— Exercise brief —
Begin at the line with "gauche qui était" and write out every line after it, exactly, through the last line below, adding nothing.

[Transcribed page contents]
↓↓↓
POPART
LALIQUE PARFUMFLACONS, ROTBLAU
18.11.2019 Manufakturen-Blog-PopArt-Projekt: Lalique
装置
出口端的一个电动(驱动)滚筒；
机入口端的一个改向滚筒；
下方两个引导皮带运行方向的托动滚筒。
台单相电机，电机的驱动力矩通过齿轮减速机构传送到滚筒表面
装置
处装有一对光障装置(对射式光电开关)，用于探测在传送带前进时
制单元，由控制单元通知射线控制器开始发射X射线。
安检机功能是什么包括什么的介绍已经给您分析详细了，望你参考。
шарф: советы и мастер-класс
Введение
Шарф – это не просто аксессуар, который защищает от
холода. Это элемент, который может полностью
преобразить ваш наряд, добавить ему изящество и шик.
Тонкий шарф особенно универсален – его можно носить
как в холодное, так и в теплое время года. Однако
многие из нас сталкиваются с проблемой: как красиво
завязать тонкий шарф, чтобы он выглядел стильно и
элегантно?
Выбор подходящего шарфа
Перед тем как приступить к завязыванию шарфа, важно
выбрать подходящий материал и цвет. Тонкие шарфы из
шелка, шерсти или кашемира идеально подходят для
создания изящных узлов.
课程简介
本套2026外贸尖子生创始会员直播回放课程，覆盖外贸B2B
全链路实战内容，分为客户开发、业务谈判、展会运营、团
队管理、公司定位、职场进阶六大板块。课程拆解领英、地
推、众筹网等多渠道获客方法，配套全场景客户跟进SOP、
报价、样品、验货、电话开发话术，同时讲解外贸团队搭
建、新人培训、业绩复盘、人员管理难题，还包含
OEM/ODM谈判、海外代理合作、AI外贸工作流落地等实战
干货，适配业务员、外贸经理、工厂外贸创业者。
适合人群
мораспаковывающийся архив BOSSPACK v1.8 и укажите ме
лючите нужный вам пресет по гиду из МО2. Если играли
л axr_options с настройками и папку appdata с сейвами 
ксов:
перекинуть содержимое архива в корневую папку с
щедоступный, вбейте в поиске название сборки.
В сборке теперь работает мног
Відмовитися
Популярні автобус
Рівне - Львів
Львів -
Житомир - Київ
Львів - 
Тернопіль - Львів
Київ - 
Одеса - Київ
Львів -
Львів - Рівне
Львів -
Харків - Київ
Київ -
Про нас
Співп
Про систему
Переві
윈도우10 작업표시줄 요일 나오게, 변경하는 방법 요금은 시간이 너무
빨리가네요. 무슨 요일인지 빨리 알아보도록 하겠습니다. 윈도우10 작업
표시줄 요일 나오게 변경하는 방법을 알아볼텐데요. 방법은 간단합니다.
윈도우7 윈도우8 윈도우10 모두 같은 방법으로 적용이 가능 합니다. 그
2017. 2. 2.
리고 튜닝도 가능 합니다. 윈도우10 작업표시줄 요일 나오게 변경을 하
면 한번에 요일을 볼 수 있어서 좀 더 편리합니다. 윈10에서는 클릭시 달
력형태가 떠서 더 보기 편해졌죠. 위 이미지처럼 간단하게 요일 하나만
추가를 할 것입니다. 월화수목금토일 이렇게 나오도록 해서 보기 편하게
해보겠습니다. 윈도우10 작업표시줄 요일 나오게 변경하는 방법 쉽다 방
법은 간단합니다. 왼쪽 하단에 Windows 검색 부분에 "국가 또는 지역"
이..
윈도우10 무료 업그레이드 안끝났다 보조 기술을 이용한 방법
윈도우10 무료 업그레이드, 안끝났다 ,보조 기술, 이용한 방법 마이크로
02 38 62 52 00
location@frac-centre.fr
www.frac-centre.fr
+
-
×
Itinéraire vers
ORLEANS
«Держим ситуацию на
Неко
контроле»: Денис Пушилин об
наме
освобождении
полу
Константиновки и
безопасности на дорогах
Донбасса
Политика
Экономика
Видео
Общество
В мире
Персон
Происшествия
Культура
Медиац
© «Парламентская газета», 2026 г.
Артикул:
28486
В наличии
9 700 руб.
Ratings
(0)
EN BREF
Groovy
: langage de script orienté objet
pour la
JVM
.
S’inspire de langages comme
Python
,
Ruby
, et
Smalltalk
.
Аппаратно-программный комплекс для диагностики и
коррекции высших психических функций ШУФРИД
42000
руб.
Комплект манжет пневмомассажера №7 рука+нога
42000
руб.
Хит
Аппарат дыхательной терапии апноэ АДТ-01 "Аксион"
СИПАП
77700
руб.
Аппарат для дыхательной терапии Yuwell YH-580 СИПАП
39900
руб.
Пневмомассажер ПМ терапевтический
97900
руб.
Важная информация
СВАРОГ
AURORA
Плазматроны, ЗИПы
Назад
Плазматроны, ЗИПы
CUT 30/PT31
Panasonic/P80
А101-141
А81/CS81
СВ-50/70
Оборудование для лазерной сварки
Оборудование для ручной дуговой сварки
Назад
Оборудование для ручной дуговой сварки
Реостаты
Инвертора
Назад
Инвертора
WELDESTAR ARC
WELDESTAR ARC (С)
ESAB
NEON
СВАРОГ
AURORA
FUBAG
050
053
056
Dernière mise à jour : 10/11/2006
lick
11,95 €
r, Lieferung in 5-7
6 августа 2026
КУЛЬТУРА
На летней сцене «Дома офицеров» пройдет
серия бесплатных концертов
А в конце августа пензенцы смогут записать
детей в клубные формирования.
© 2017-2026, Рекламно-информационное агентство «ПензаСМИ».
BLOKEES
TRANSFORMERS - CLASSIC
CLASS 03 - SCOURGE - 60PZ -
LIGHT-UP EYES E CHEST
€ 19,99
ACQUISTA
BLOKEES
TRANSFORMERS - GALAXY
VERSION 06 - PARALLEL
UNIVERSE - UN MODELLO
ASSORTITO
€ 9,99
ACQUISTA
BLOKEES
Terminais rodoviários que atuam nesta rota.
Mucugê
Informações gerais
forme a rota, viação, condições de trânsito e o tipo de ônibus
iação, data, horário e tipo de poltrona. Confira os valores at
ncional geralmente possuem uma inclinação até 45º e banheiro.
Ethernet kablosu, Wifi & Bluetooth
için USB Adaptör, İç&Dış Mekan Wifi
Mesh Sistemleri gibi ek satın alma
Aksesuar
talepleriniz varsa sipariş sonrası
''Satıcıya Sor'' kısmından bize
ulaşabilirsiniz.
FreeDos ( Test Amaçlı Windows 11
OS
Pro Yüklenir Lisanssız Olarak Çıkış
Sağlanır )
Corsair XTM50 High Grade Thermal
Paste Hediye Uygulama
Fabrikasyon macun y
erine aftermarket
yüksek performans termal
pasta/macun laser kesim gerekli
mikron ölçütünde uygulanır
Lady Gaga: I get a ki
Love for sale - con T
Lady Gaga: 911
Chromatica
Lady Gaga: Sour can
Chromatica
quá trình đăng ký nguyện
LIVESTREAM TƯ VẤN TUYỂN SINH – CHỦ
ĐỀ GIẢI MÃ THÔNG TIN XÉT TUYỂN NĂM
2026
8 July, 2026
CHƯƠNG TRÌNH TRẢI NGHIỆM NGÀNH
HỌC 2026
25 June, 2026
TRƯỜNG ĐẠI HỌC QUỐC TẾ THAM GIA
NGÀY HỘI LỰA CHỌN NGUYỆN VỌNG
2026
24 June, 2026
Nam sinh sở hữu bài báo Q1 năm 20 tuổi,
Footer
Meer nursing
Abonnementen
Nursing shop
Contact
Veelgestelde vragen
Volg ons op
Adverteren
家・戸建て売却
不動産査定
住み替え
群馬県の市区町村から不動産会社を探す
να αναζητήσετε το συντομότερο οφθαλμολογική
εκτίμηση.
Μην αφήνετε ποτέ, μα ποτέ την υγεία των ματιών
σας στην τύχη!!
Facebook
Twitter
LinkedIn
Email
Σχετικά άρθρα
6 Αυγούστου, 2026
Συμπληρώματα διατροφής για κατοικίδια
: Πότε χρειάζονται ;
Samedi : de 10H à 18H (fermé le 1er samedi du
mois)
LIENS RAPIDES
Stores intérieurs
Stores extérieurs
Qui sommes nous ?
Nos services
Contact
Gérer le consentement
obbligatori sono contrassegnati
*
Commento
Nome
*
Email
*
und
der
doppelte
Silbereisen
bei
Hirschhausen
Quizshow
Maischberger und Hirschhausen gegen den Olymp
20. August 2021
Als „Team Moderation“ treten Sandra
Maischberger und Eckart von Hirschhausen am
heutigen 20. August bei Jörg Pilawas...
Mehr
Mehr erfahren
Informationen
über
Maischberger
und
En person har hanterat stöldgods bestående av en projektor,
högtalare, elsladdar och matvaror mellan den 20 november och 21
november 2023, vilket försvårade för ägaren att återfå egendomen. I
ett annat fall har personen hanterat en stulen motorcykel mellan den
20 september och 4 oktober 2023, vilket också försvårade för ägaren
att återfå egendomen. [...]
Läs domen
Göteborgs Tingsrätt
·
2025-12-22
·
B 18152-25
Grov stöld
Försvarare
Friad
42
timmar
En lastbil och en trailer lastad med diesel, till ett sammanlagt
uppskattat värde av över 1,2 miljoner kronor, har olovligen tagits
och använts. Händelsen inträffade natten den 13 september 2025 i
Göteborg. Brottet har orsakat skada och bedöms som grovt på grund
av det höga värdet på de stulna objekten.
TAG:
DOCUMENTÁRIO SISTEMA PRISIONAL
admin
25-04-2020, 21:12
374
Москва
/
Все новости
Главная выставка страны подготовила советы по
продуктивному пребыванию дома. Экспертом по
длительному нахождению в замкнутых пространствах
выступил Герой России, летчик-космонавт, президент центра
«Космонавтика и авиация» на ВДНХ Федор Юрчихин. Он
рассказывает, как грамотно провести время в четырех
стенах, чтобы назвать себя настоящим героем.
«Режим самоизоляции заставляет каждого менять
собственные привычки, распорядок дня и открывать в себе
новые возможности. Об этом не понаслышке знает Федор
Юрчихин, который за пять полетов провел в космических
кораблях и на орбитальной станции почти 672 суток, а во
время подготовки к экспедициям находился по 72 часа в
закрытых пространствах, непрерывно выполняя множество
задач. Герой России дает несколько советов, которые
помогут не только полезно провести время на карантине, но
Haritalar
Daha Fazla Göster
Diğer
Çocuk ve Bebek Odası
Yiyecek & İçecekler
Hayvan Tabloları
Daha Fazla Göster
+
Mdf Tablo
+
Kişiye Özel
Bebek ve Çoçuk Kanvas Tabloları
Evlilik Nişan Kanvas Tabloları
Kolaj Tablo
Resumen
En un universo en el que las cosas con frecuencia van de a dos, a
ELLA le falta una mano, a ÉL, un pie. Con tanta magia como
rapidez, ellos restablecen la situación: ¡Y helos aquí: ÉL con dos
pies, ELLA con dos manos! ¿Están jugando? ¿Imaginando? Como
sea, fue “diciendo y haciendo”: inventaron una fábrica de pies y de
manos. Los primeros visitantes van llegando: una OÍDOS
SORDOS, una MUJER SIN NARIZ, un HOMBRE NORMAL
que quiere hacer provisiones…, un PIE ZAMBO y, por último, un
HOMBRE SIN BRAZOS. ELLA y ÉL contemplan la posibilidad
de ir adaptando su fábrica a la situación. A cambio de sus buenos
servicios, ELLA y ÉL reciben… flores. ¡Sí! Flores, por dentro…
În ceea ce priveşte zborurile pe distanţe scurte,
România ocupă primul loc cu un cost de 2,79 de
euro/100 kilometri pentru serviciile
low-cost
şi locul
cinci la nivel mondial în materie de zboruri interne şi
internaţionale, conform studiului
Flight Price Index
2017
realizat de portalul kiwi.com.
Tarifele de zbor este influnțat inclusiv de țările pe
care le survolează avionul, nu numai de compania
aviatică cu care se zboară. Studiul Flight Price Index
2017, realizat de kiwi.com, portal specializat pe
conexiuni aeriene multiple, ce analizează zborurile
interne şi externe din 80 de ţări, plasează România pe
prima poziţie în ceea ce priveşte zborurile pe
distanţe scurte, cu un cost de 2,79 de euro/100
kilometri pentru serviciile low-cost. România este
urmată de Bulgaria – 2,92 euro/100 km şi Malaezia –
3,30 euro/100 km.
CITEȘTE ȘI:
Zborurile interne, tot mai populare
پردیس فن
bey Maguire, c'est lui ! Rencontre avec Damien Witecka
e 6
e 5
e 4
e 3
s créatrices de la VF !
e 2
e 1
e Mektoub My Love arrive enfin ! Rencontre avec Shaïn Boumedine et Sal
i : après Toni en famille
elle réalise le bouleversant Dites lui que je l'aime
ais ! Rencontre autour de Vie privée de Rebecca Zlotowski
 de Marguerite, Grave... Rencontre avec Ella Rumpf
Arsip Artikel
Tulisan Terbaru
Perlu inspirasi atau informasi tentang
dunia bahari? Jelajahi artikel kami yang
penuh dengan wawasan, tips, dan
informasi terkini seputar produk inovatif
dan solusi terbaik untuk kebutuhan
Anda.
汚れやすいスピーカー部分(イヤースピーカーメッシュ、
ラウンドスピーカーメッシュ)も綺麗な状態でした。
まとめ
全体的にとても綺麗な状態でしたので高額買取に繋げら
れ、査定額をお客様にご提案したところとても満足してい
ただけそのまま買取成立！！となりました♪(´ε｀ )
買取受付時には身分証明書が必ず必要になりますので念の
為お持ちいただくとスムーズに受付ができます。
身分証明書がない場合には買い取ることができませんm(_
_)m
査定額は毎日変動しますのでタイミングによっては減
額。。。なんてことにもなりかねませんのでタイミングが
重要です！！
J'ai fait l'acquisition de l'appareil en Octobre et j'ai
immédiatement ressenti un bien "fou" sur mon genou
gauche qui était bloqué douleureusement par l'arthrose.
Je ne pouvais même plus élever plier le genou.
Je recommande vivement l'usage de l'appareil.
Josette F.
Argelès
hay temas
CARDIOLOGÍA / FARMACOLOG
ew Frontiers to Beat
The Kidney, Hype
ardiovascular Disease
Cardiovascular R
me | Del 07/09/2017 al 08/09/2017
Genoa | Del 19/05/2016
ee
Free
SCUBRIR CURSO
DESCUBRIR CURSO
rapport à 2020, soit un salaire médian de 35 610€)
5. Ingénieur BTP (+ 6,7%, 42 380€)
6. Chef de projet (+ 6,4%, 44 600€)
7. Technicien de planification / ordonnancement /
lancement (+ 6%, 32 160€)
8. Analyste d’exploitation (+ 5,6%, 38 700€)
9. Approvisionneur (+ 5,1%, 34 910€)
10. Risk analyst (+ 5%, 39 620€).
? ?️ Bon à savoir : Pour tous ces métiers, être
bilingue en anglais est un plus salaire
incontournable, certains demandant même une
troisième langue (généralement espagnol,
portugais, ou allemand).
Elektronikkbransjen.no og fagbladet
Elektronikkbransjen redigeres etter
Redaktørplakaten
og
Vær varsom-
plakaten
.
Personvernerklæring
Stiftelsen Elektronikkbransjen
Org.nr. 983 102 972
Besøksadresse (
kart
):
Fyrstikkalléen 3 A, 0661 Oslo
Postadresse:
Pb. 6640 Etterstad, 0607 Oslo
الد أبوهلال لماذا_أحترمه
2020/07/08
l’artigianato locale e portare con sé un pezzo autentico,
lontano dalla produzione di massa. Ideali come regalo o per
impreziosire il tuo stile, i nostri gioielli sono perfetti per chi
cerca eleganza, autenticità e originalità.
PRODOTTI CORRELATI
↑↑↑
— Finished exercise —
gauche qui était bloqué douleureusement par l'arthrose.
Je ne pouvais même plus élever plier le genou.
Je recommande vivement l'usage de l'appareil.
Josette F.
Argelès
hay temas
CARDIOLOGÍA / FARMACOLOG
ew Frontiers to Beat
The Kidney, Hype
ardiovascular Disease
Cardiovascular R
me | Del 07/09/2017 al 08/09/2017
Genoa | Del 19/05/2016
ee
Free
SCUBRIR CURSO
DESCUBRIR CURSO
rapport à 2020, soit un salaire médian de 35 610€)
5. Ingénieur BTP (+ 6,7%, 42 380€)
6. Chef de projet (+ 6,4%, 44 600€)
7. Technicien de planification / ordonnancement /
lancement (+ 6%, 32 160€)
8. Analyste d’exploitation (+ 5,6%, 38 700€)
9. Approvisionneur (+ 5,1%, 34 910€)
10. Risk analyst (+ 5%, 39 620€).
? ?️ Bon à savoir : Pour tous ces métiers, être
bilingue en anglais est un plus salaire
incontournable, certains demandant même une
troisième langue (généralement espagnol,
portugais, ou allemand).
Elektronikkbransjen.no og fagbladet
Elektronikkbransjen redigeres etter
Redaktørplakaten
og
Vær varsom-
plakaten
.
Personvernerklæring
Stiftelsen Elektronikkbransjen
Org.nr. 983 102 972
Besøksadresse (
kart
):
Fyrstikkalléen 3 A, 0661 Oslo
Postadresse:
Pb. 6640 Etterstad, 0607 Oslo
الد أبوهلال لماذا_أحترمه
2020/07/08
l’artigianato locale e portare con sé un pezzo autentico,
lontano dalla produzione di massa. Ideali come regalo o per
impreziosire il tuo stile, i nostri gioielli sono perfetti per chi
cerca eleganza, autenticità e originalità.
PRODOTTI CORRELATI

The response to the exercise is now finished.